MÚSICA – BARCELONA – CRÓNICA
Siete años después de su última aparición en Barcelona, Imagine Dragons volvió a la ciudad con la fuerza de quien sabe que ha sido esperado. El Estadi Olímpic Lluís Companys fue el escenario de una velada inolvidable, donde 55.000 personas compartieron mucho más que un concierto: compartieron una experiencia emocionalmente intensa que convirtió la noche en una especie de ritual colectivo.
La banda estadounidense apareció en escena con algo de retraso, aunque nadie pareció molestarse. El ambiente estaba tan cargado de expectación que unos minutos de espera solo sirvieron para intensificar las ganas. Cuando comenzó a sonar Fire in These Hills, el estadio enmudeció. No era un comienzo explosivo, sino uno íntimo, casi confesional. La voz de Dan Reynolds, firme y cargada de intención, marcó el tono de un espectáculo que no tenía prisa por impresionar, sino por conectar.
Durante las dos horas que duró el show, Imagine Dragons ofreció un repertorio de veinte canciones que llevó al público por todos los estados posibles: euforia, nostalgia, esperanza y, en muchos momentos, una emoción difícil de definir. Hubo lugar para éxitos como Thunder, Radioactive, Enemy o Natural, así como para momentos más reposados con temas como Next to Me o I Bet My Life. Aunque se echaron en falta algunos himnos como On Top of the World o It’s Time, la entrega del grupo hizo que esas ausencias pasaran casi desapercibidas.
Uno de los momentos más conmovedores de la noche llegó justo antes de Walking the Wire, cuando Reynolds se dirigió al público para hablar abiertamente sobre salud mental. Lo hizo sin dramatismo, pero con una sinceridad desarmante. Reconoció que sigue yendo a terapia y que pedir ayuda no es un signo de debilidad, sino de fortaleza. Sus palabras coincidieron con la imagen de una joven en pantalla levantando una pancarta que decía: “Tu vida siempre vale la pena vivirla”. El estadio entero respondió con una ovación que duró varios minutos.
Reynolds ondeó una bandera arcoíris, recitó unos versos en español del poeta José Martí y se dirigió a los asistentes no como una estrella, sino como un igual. Esa actitud —humana, vulnerable, transparente— fue quizá lo más valioso de la noche. Porque aunque la producción fue impecable y la puesta en escena espectacular, lo que realmente quedó grabado en la memoria de los presentes fue la autenticidad del mensaje.

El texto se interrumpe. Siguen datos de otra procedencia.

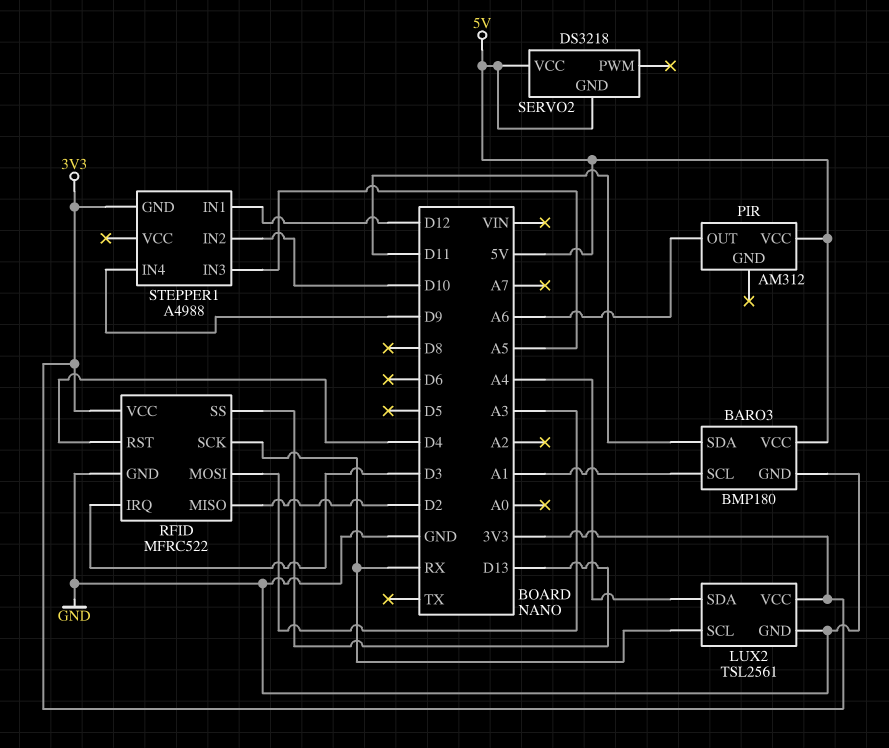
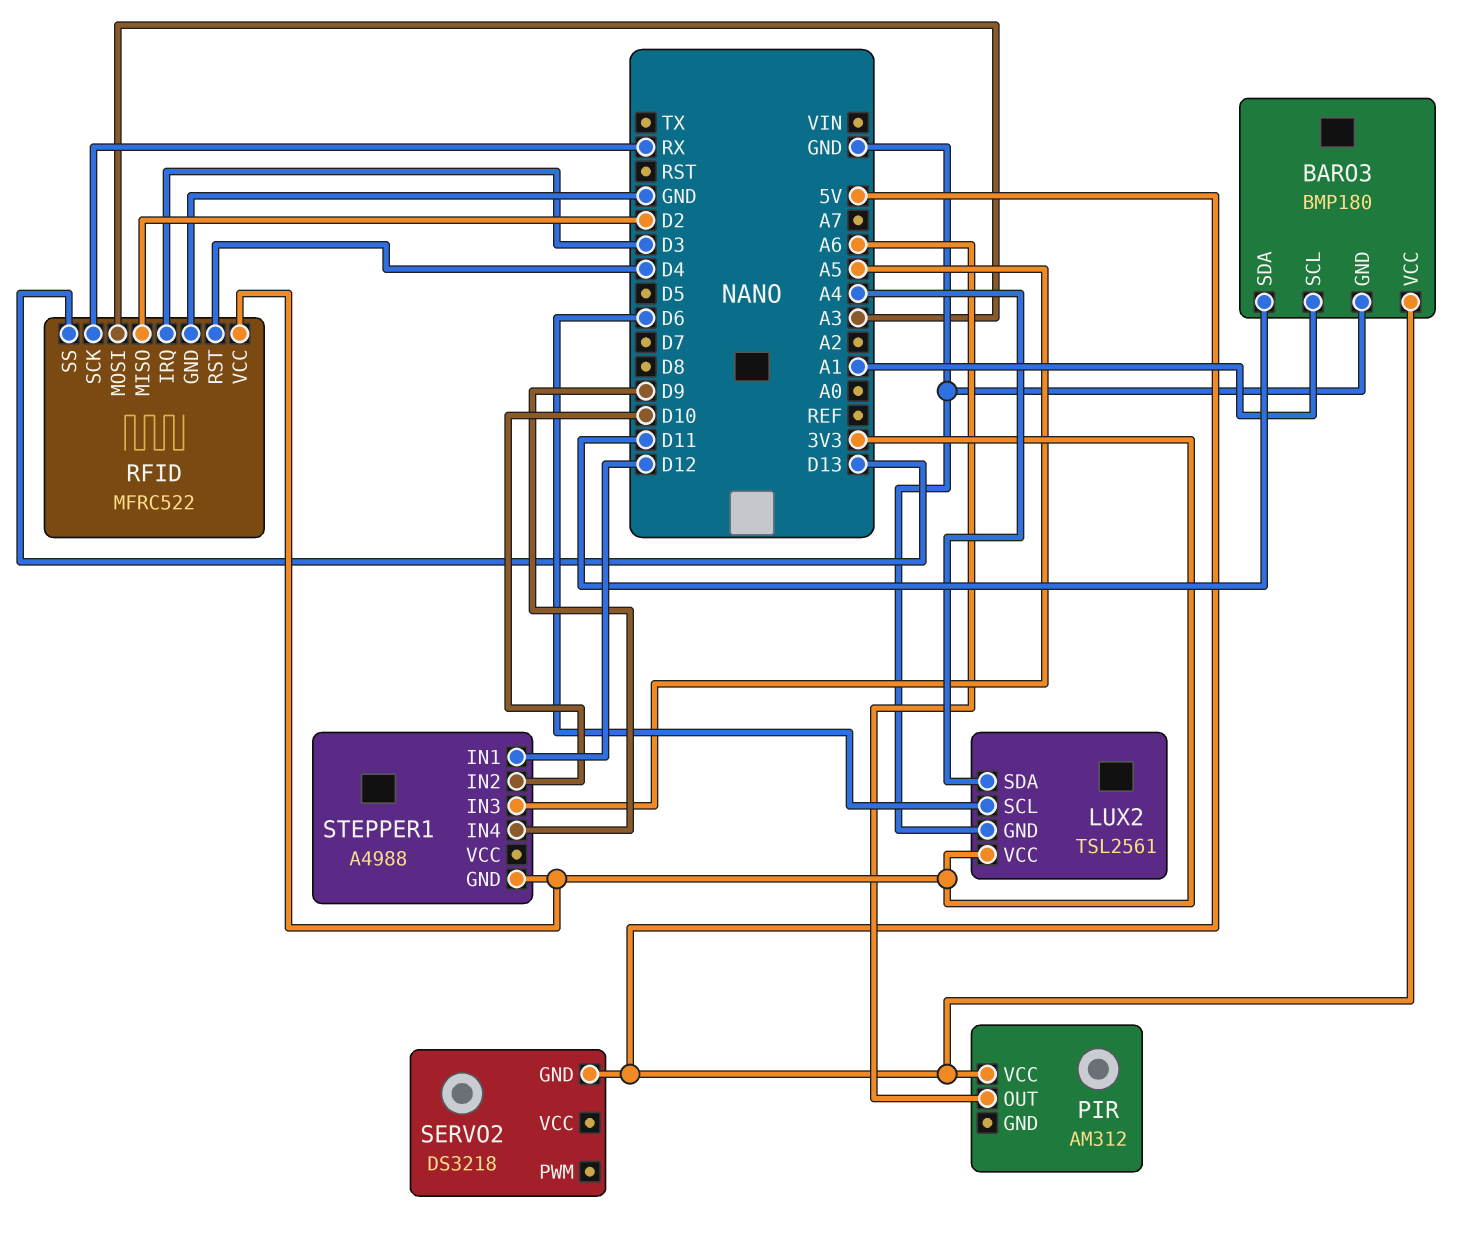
LUX2 pin SCL: RX -> D6
SERVO2 pin VCC: 5V -> none

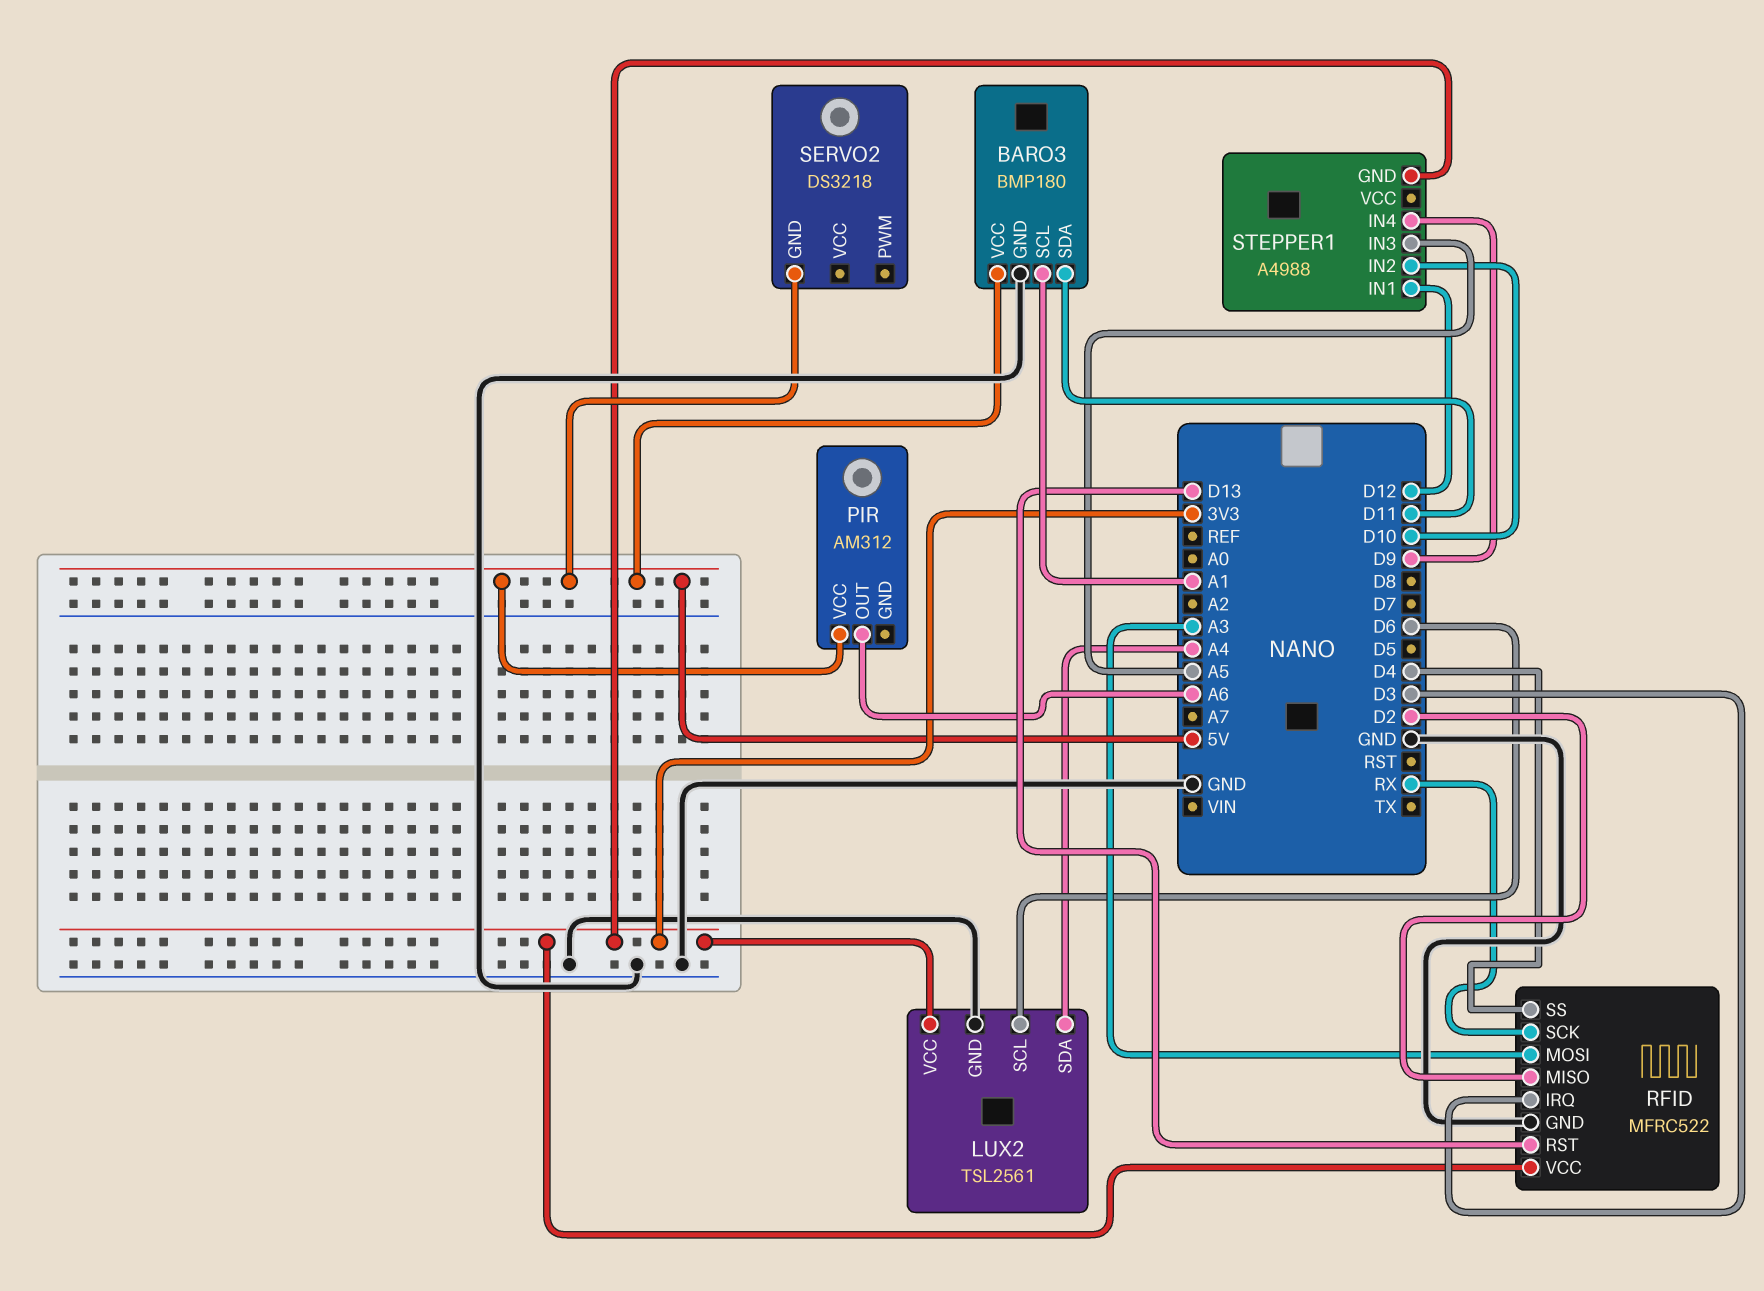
RFID pin RST: D4 -> D13
RFID pin SS: D13 -> D4

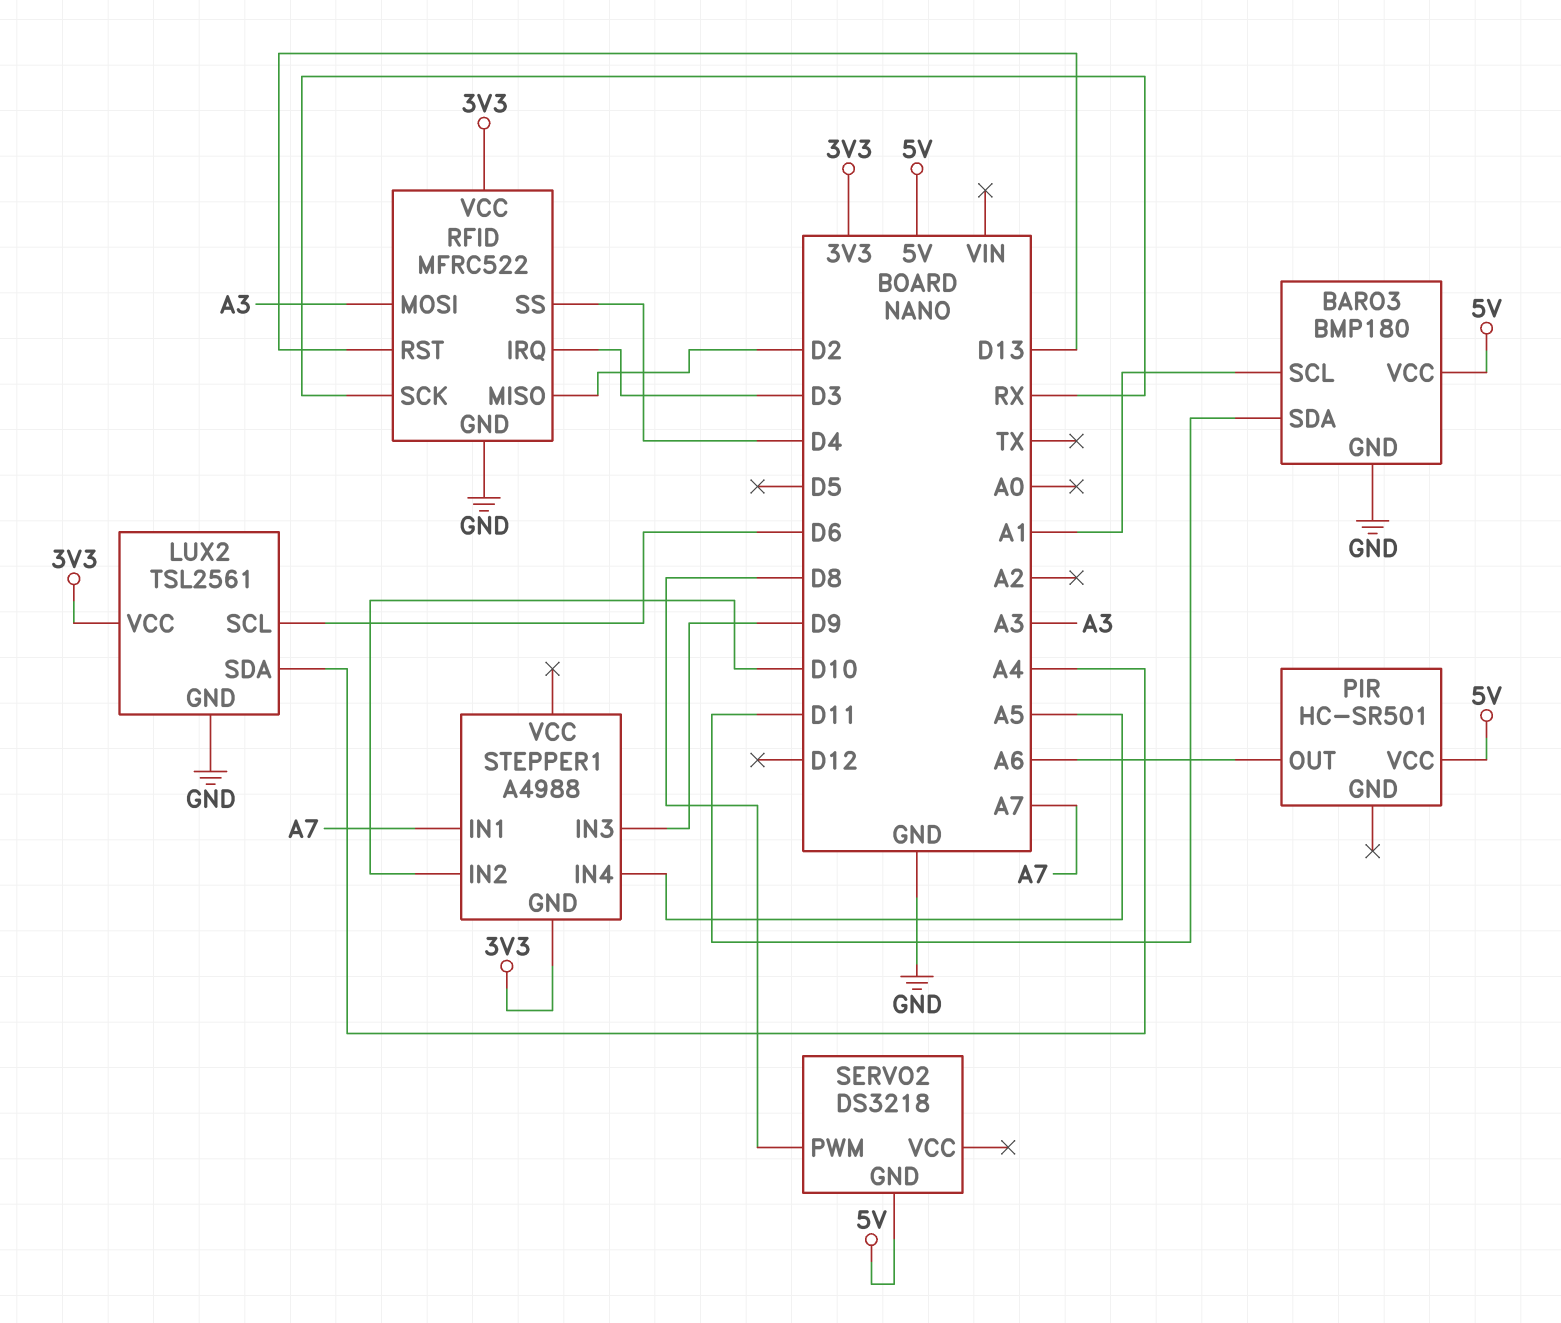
PIR: AM312 -> HC-SR501
SERVO2 pin PWM: none -> D8
STEPPER1 pin IN1: D12 -> A7
STEPPER1 pin IN3: A5 -> D9
STEPPER1 pin IN4: D9 -> A5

El cierre con Believer fue apoteósico. Un estallido de luz, sonido y emoción que pareció condensar todo lo vivido durante el concierto. Cuando terminaron, el estadio tardó en vaciarse. Muchos se quedaron un rato más, mirando al escenario vacío, como si quisieran prolongar un poco más esa sensación de comunión.
Imagine Dragons no solo ofreció un concierto técnicamente impecable; ofreció una experiencia que tocó fibras profundas. Un recordatorio de que la música también puede ser refugio, alivio y empuje para seguir adelante. Ojalá no tengan que pasar otros siete años para volver a vivir algo así en Barcelona.